Tra il 2008 ed il 2015 il calo più consistente del tasso di occupazione ha interessato gli italiani con un titolo di studio medio-basso, flessioni più lieve, invece, per i laureati e gli italiani con la sola licenza elementare.
Nella sua ultima rilevazione, pubblicata in occasione del lancio di una nuova area tematica dedicata al capitale umano, l’Istat fa il punto sull’evoluzione del mercato del lavoro dall’inizio della crisi economica ad oggi, più precisamente riguardo il periodo 2008-2015.
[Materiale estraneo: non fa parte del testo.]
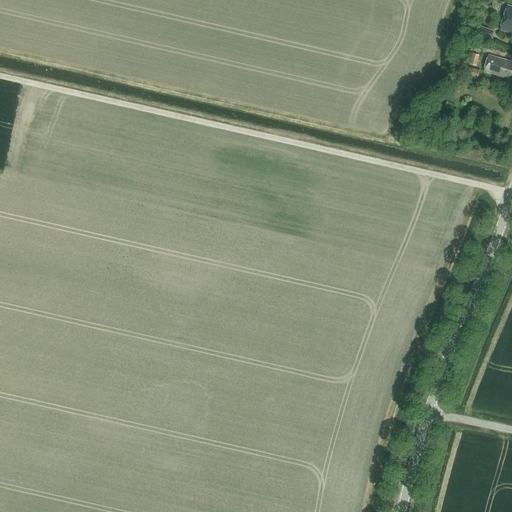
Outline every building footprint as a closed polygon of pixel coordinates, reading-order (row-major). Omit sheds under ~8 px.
[(511,8),(508,8),(500,31),(511,34),(511,8)] [(495,31),(477,24),(473,33),(492,40),(495,31)] [(481,55),(473,53),(470,63),(478,65),(481,55)] [(511,76),(511,62),(489,56),(484,73),(509,80),(510,76),(511,76)] [(468,62),(461,60),(458,71),(479,77),(481,70),(467,66),(468,62)] [(448,102),(445,107),(452,111),(455,105),(448,102)]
Concentrandosi soprattutto sull’andamento del tasso di occupazione per titolo di studio, l’Istituto di statistica spiega che, negli anni considerati, a registrare il calo più consistente sono stati gli italiani con un titolo di studio medio-basso, mentre flessioni di minor entità hanno interessato i laureati e gli italiani con la sola licenza elementare.
I dati indicano infatti un calo del tasso di occupazione di 7,5 punti - dal 45,9% del 2008 al 38,4% del 2015 - per i possessori di licenzia media e un calo di 6,1 punti – dal 62,8% al 56,7% - per i diplomati. Tra i laureati il tasso di disoccupazione è invece diminuito di 3,9 punti percentuali – dal 72,9% al 69% - e di 3,7 punti – dal 11,9% all’8,2% - tra i possessori di licenzia media. Nel resoconto l’Istat descrive poi due dinamiche, una allarmante e una positiva.
Quella preoccupante riguarda i Neet (Not engaged in Education, Employment or Training), ovvero i giovani che non studiano e non lavorano. Una categoria che negli anni considerati dallo studio ha registrato un aumento dell’incidenza sul totale dei 15-29enni, passando dal 19,3% del 2008 (15,6% tra i maschi della stessa fascia di età e 23% tra le femmine) al 25,7% dello scorso anno (24,2% tra i maschi della stessa fascia di età e 27,1% tra le femmine).
Un dato, quello del 2015, che pone l’Italia in testa alla classifica Europea per la più alta incidenza di Neet. La dinamica positiva riguarda invece l’incidenza dei laureati sul totale dei giovani 30-34enni, passata dal 14,9% del 2008 al 20% del 2015 per i maschi e dal 23,5% al 30,8% per le femmine. Nota positiva anche per quanto riguarda l’abbandono scolastico, che per i 18-24enni maschi diminuisce dal 22,7% al 18% e dal 17% al 12% per le femmine.